- To-do item
Set down exactly the lines below, starting at the one that contains "text_box [522, 607, 643, 724]" and ending at the one that contains "Document page, 1240x1753 pixels.", with both of those lines included and nothing else.

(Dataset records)

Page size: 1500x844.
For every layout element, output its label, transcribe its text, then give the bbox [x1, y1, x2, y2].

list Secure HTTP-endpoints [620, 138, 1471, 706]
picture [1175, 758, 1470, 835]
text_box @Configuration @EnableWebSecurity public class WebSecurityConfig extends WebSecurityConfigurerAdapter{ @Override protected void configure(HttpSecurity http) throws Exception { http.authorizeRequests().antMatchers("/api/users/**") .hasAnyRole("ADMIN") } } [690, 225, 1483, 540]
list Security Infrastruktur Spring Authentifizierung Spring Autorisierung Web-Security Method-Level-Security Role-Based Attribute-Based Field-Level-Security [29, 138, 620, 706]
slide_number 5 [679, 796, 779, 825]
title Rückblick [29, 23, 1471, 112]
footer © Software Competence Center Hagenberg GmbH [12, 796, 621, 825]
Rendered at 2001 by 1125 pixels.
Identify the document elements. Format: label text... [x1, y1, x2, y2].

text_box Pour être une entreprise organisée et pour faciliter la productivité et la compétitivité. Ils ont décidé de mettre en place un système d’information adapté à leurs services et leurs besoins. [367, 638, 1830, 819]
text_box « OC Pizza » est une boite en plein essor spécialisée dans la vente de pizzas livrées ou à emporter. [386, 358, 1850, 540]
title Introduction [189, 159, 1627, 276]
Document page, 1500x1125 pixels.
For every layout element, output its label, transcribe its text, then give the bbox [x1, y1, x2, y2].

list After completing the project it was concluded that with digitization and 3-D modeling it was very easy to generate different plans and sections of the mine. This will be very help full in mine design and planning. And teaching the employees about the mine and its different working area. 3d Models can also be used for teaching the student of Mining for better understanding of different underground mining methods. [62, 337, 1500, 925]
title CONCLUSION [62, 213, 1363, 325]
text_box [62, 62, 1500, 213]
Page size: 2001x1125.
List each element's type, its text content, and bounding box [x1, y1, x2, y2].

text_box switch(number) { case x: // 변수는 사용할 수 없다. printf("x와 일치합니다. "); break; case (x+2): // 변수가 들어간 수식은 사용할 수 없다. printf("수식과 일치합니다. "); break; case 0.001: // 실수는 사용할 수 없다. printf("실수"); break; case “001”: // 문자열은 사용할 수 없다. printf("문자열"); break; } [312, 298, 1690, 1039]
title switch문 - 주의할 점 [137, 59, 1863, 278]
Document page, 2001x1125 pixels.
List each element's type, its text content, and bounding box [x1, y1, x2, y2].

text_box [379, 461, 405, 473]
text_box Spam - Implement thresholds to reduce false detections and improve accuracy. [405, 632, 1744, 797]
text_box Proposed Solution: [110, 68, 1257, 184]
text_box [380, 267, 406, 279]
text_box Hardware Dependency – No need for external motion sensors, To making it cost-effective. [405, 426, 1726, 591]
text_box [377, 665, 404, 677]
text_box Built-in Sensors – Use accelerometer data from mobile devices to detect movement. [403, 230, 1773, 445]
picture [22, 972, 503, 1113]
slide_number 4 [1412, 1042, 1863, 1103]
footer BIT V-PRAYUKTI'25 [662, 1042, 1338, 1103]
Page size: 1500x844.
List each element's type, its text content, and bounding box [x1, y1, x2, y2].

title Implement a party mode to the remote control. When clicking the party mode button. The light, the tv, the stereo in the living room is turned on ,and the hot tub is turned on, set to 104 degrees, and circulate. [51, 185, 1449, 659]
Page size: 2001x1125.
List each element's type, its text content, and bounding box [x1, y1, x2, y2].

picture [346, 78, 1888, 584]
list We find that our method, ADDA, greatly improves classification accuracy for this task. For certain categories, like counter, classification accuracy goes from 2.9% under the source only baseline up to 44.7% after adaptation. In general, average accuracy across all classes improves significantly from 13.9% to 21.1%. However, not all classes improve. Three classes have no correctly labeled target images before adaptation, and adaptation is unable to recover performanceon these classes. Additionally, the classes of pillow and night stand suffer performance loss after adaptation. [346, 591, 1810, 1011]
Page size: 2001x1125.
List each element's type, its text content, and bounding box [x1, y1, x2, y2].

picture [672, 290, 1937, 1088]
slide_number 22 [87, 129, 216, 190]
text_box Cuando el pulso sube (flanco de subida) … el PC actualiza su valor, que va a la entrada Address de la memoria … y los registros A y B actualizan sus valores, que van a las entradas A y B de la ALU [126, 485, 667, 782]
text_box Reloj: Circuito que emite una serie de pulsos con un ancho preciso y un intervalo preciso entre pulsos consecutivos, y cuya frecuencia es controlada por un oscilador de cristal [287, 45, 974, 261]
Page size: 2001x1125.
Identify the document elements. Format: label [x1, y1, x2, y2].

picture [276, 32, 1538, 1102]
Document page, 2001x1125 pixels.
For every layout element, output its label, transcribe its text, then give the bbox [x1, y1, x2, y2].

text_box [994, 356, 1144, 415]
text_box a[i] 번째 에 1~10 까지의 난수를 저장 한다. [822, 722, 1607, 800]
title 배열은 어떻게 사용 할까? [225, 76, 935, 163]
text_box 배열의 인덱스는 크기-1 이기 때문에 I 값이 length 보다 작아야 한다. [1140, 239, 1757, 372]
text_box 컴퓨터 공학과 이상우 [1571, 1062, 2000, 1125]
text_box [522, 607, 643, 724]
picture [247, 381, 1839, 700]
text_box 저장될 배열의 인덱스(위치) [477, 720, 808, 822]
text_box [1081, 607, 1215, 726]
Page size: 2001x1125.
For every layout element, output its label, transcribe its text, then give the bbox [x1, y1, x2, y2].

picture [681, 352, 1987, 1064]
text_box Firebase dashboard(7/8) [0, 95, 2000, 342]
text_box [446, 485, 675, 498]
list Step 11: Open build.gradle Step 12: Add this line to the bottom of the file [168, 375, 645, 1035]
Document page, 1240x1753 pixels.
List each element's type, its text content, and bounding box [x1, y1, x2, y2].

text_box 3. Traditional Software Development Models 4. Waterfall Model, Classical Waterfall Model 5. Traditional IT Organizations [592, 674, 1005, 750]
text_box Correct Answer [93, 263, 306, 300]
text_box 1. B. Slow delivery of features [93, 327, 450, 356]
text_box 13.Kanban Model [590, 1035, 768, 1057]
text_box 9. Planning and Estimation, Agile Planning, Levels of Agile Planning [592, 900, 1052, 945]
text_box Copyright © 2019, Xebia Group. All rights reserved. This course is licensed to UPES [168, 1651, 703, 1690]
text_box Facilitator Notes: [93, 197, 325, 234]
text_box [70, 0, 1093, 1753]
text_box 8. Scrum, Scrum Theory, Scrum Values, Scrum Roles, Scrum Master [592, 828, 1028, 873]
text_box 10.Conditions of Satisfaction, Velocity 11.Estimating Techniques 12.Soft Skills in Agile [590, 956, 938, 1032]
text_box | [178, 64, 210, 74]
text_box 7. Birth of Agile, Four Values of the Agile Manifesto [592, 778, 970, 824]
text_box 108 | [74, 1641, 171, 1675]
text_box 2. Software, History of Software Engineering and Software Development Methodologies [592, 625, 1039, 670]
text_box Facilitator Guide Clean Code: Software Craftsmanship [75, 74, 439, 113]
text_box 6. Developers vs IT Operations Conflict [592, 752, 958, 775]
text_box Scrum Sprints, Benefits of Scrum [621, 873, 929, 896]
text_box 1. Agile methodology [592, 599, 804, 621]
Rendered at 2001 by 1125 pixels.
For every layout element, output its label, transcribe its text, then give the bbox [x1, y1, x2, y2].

- Final answer
text_box [522, 607, 643, 724]
picture [247, 381, 1839, 700]
text_box 저장될 배열의 인덱스(위치) [477, 720, 808, 822]
text_box [1081, 607, 1215, 726]
Page size: 2001x1125.
For every layout element, output its label, transcribe its text, then give the bbox [x1, y1, x2, y2].

picture [681, 352, 1987, 1064]
text_box Firebase dashboard(7/8) [0, 95, 2000, 342]
text_box [446, 485, 675, 498]
list Step 11: Open build.gradle Step 12: Add this line to the bottom of the file [168, 375, 645, 1035]
Document page, 1240x1753 pixels.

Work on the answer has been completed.